Expanded Polystyrene geofoam weighs about 1% of the weight of soil. Add in the fact that this material weighs 10% the weight of alternative lightweight materials and you can see why it is used for buoyancy purposes. This is the perfect material to minimize loads on underlying and adjacent structures and soils. EPS geofoam blocks buoyancy calculations must be completely accurate for optimal functionality and ultimately, peace of mind.

Geofoam’s light weight and closed-cell structure makes it buoyant. However, care must be taken to ensure it proves reliant when used in or near water. Styrofoam billets can be used to calculate flotation requirements. Identifying the floating structure’s live loads and dead loads is the first step. The dead load is the framing, connections, decking, attached equipment and flotation units’ weight. Examples of equipment that is permanently attached include pumps, pipes, gangways and utilities.

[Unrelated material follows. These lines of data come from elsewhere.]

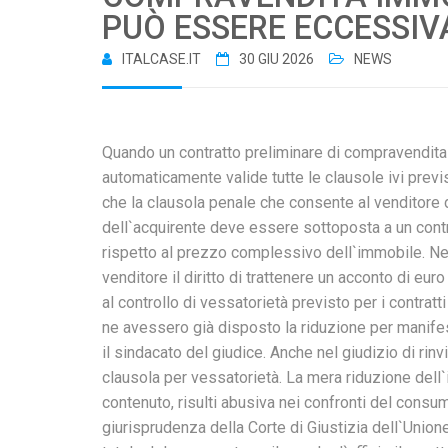
PUÒ ESSERE ECCESSIV
ITALCASE.IT
30 GIU 2026
NEWS
Quando un contratto preliminare di compravendita
automaticamente valide tutte le clausole ivi previ
che la clausola penale che consente al venditore 
dell`acquirente deve essere sottoposta a un contr
rispetto al prezzo complessivo dell`immobile. Nel 
venditore il diritto di trattenere un acconto di e
al controllo di vessatorietà previsto per i contrat
ne avessero già disposto la riduzione per manifes
il sindacato del giudice. Anche nel giudizio di rinvio
clausola per vessatorietà. La mera riduzione dell`i
contenuto, risulti abusiva nei confronti del consu
giurisprudenza della Corte di Giustizia dell`Union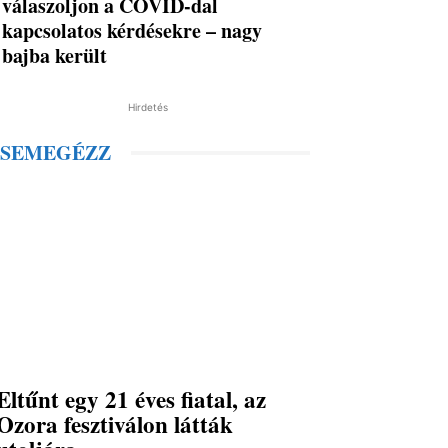
válaszoljon a COVID-dal
kapcsolatos kérdésekre – nagy
bajba került
Hirdetés
SEMEGÉZZ
Eltűnt egy 21 éves fiatal, az
Ozora fesztiválon látták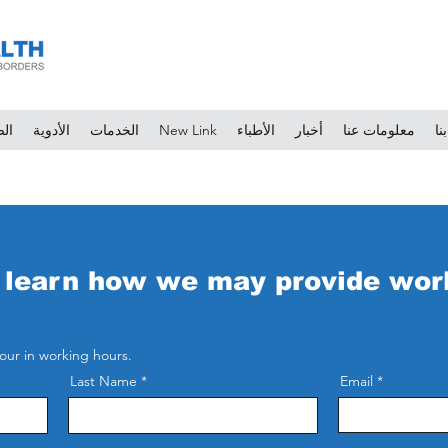
نا
معلومات عنا
أخبار
الأطباء
New Link
الخدمات
الأدوية
الص
 learn how we may provide wor
our in working hours.
Last Name
Email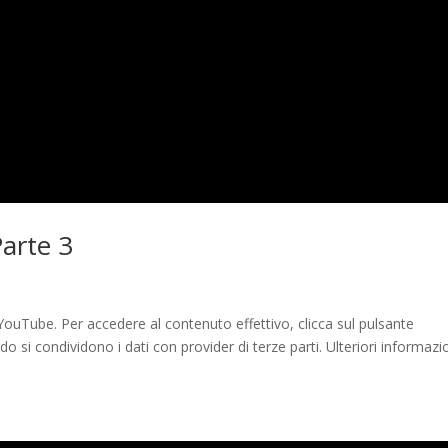
arte 3
ouTube. Per accedere al contenuto effettivo, clicca sul pulsante
 si condividono i dati con provider di terze parti. Ulteriori informazi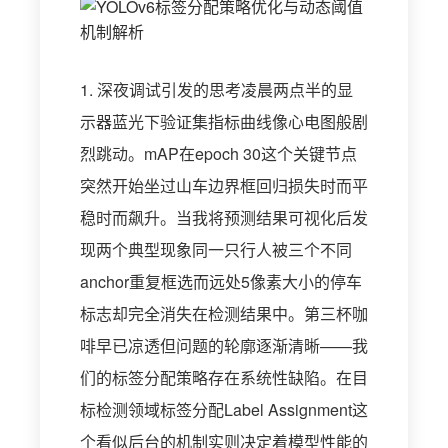
1. 深夜调试引发的思考凌晨两点半的显
示器蓝光下验证集指标曲线像心电图般剧
烈跳动。mAP在epoch 30这个关键节点
突然开始坐过山车边界框回归损失时而平
稳时而飙升。当我将预测结果可视化后发
现两个典型现象同一只行人被三个不同
anchor重复框选而远处5像素大小的停车
标志却完全消失在检测结果中。第三杯咖
啡早已凉透但问题的轮廓逐渐清晰——我
们的标签分配策略存在系统性缺陷。在目
标检测领域标签分配Label Assignment这
个看似后台的机制实则决定着模型性能的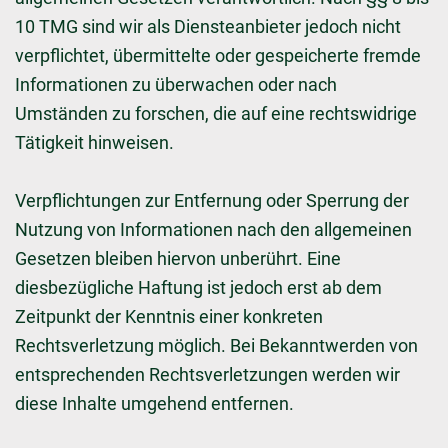
10 TMG sind wir als Diensteanbieter jedoch nicht
verpflichtet, übermittelte oder gespeicherte fremde
Informationen zu überwachen oder nach
Umständen zu forschen, die auf eine rechtswidrige
Tätigkeit hinweisen.
Verpflichtungen zur Entfernung oder Sperrung der
Nutzung von Informationen nach den allgemeinen
Gesetzen bleiben hiervon unberührt. Eine
diesbezügliche Haftung ist jedoch erst ab dem
Zeitpunkt der Kenntnis einer konkreten
Rechtsverletzung möglich. Bei Bekanntwerden von
entsprechenden Rechtsverletzungen werden wir
diese Inhalte umgehend entfernen.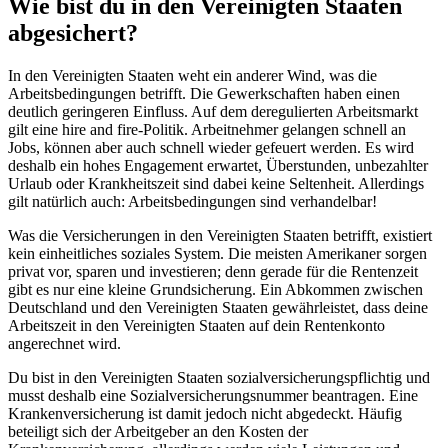
Wie bist du in den Vereinigten Staaten
abgesichert?
In den Vereinigten Staaten weht ein anderer Wind, was die
Arbeitsbedingungen betrifft. Die Gewerkschaften haben einen
deutlich geringeren Einfluss. Auf dem deregulierten Arbeitsmarkt
gilt eine hire and fire-Politik. Arbeitnehmer gelangen schnell an
Jobs, können aber auch schnell wieder gefeuert werden. Es wird
deshalb ein hohes Engagement erwartet, Überstunden, unbezahlter
Urlaub oder Krankheitszeit sind dabei keine Seltenheit. Allerdings
gilt natürlich auch: Arbeitsbedingungen sind verhandelbar!
Was die Versicherungen in den Vereinigten Staaten betrifft, existiert
kein einheitliches soziales System. Die meisten Amerikaner sorgen
privat vor, sparen und investieren; denn gerade für die Rentenzeit
gibt es nur eine kleine Grundsicherung. Ein Abkommen zwischen
Deutschland und den Vereinigten Staaten gewährleistet, dass deine
Arbeitszeit in den Vereinigten Staaten auf dein Rentenkonto
angerechnet wird.
Du bist in den Vereinigten Staaten sozialversicherungspflichtig und
musst deshalb eine Sozialversicherungsnummer beantragen. Eine
Krankenversicherung ist damit jedoch nicht abgedeckt. Häufig
beteiligt sich der Arbeitgeber an den Kosten der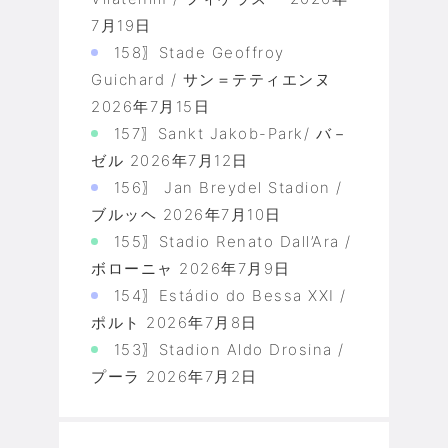
7月19日
158〗Stade Geoffroy
Guichard / サン＝テティエンヌ
2026年7月15日
157〗Sankt Jakob-Park/ バ－
ゼル
2026年7月12日
156〗 Jan Breydel Stadion /
ブルッヘ
2026年7月10日
155〗Stadio Renato Dall’Ara /
ボローニャ
2026年7月9日
154〗Estádio do Bessa XXI /
ポルト
2026年7月8日
153〗Stadion Aldo Drosina /
プーラ
2026年7月2日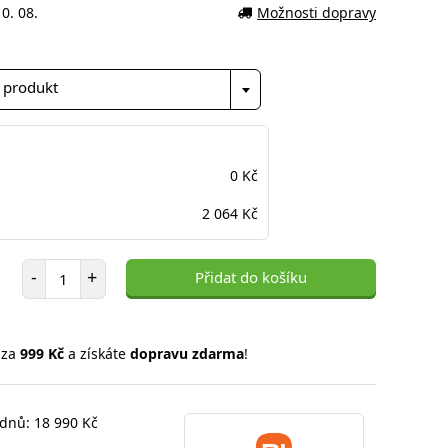
0. 08.
Možnosti dopravy
 produkt
0 Kč
2 064 Kč
Počet položek
-
+
Přidat do košíku
 za
999 Kč
a získáte
dopravu zdarma
!
 dnů: 18 990 Kč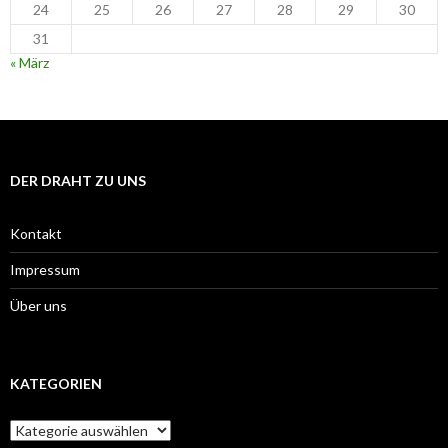
24
25
26
27
28
29
30
31
« März
DER DRAHT ZU UNS
Kontakt
Impressum
Über uns
KATEGORIEN
Kategorien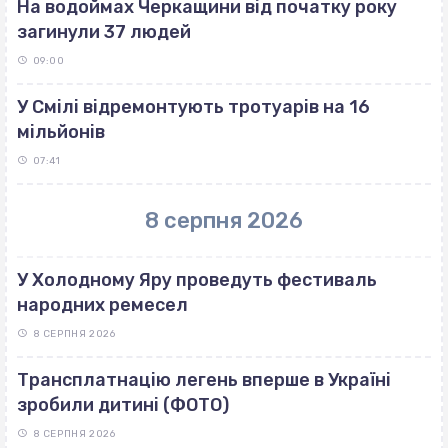
На водоймах Черкащини від початку року
загинули 37 людей
09:00
У Смілі відремонтують тротуарів на 16
мільйонів
07:41
8 серпня 2026
У Холодному Яру проведуть фестиваль
народних ремесел
8 СЕРПНЯ 2026
Трансплатнацію легень вперше в Україні
зробили дитині (ФОТО)
8 СЕРПНЯ 2026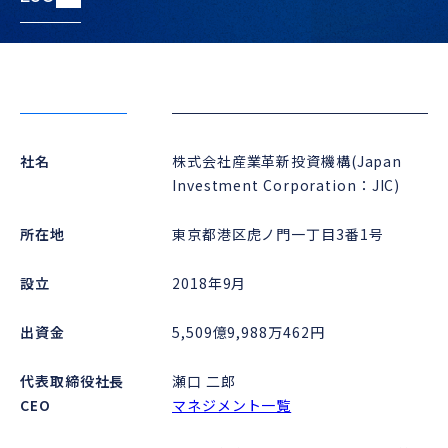
ESG
社名
株式会社産業革新投資機構(Japan
Investment Corporation：JIC)
所在地
東京都港区虎ノ門一丁目3番1号
設立
2018年9月
出資金
5,509億9,988万462円
代表取締役社長
瀬口 二郎
CEO
マネジメント一覧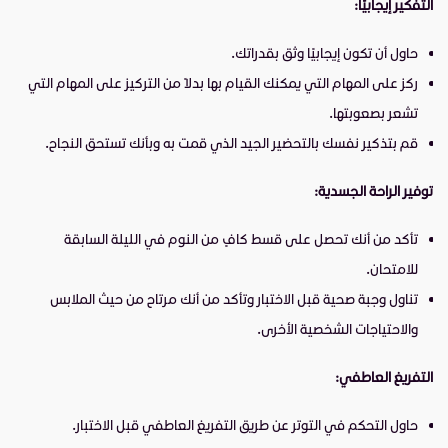
التفكير إيجابيًا:
حاول أن تكون إيجابيًا وثق بقدراتك.
ركز على المهام التي يمكنك القيام بها بدلاً من التركيز على المهام التي
تشعر بصعوبتها.
قم بتذكير نفسك بالتحضير الجيد الذي قمت به وبأنك تستحق النجاح.
توفير الراحة الجسدية:
تأكد من أنك تحصل على قسط كافٍ من النوم في الليلة السابقة
للامتحان.
تناول وجبة صحية قبل الاختبار وتأكد من أنك مرتاح من حيث الملابس
والاحتياجات الشخصية الأخرى.
التفريغ العاطفي:
حاول التحكم في التوتر عن طريق التفريغ العاطفي قبل الاختبار.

The weight of the hardware and lumber has the potential to be between 10 pounds/ft² of structure and 15 pounds/ft² of structure. The live load is best understood as the full weight of the individuals who will be atop the floating structure, adding their aggregate weight to that of the dead load. In general, it is best for the structure to be engineered for around 40% submergence, ensuring the leftover 60% is used to support the design live load that has the potential to add 15 pounds/ft² to 30 pounds/ft² of weight to the underlying structure.

## The Size and Number of Billets

The next step is to gauge the number of billets necessary to float the dead and live loads. Each unique billet size is capable of supporting a specific amount of weight at varying submergence depths. Consider the billet size you desire to use and the depth to which it will be submerged. Select the appropriate buoyant force for the billet at the specific submergence level you have in mind and divide the calculated amount of the dead load by the buoyant force.

As an example, consider a swimming raft with a dead load of 800 pounds. A billet that measures 10” by 24” supports about 290 pounds when there is 40% submergence. This means it would take three billets to adequately support the raft, assuming two-thirds of the billet will float atop the waterline. The available live load that can be supported on the swimming raft is 2,190 pounds with three billets submerged at 100%. The 800 pounds of dead load is subtracted from the 2,190 pounds of buoyancy, leaving 1,390 pounds of live load.

## Important Points of Consideration

The next step is to gauge the number of square inches the cross-members of the structure must be placed in contact with the billets to properly transfer the weight of the structure to the billets. The billet contact area size calculation requires multiplying the structure’s dead load by the proper design factor in accordance with the anticipated wave action.

The contact area is applicable to the full structure. The goal is to gauge the contact area for the individual cross-members that bear weight on the billets. The figure is then divided two times by the total number of billets in use. In general, it is assumed two cross-members will be used for each billet.

As an example, consider a swimming raft positioned in sheltered waters. The dead weight of 800 is multiplied by the specific design factor for such sheltered waters. Let’s assume the design factor is 0.24. Multiply this amount by the 800 and you get 192 square inches worth of billet surface. The end result is 48 square inches of contact area for each billet that provides support. This number is reached by dividing 192 by 4. The billet will contact a minimum of two structure cross-members so each cross-member must have a bare minimum of 24 inches of contact with each billet.

## What About the Bearing Area?

The buoyant force of a single buoyancy billet differs by the depth of submergence. The most common depths of submergence are 40%, 50%, 60% and 100%. When the term “freeboard” is used, it is measured in inches, representing the vertical distance between the billet’s top and the water level. In short, the buoyant force is the carrying capacity of a single billet at each specific submergence percentage.

Design factors also matter when it comes to load calculations. The design factor for each type of water is highly unique. As an example, large waters have a design factor of 0.40, average inland lakes have a design factor of 0.32 and sheltered waters have a design factor of 0.24.

The information detailed above is merely an estimate used for educational purposes. The accuracy and completeness of the calculations and recommendations detailed above might not prove 100% accurate or relevant for your unique load calculation. We assume no legal liability or legal responsibility for these figures and recommendations.

Rather, the goal of this content is to provide general guidelines to give prospective and current clients interested in eps geofoam a better idea of what goes into load calculations. If you are interested in more precise flotation requirements and dock designs, be sure to obtain structural engineer design plans specific to your unique application.

The contact area is applicable to the full structure. The goal is to gauge the contact area for the individual cross-members that bear weight on the billets. The figure is then divided two times by the total number of billets in use. In general, it is assumed two cross-members will be used for each billet.

As an example, consider a swimming raft positioned in sheltered waters. The dead weight of 800 is multiplied by the specific design factor for such sheltered waters. Let’s assume the design factor is 0.24. Multiply this amount by the 800 and you get 192 square inches worth of billet surface. The end result is 48 square inches of contact area for each billet that provides support. This number is reached by dividing 192 by 4. The billet will contact a minimum of two structure cross-members so each cross-member must have a bare minimum of 24 inches of contact with each billet.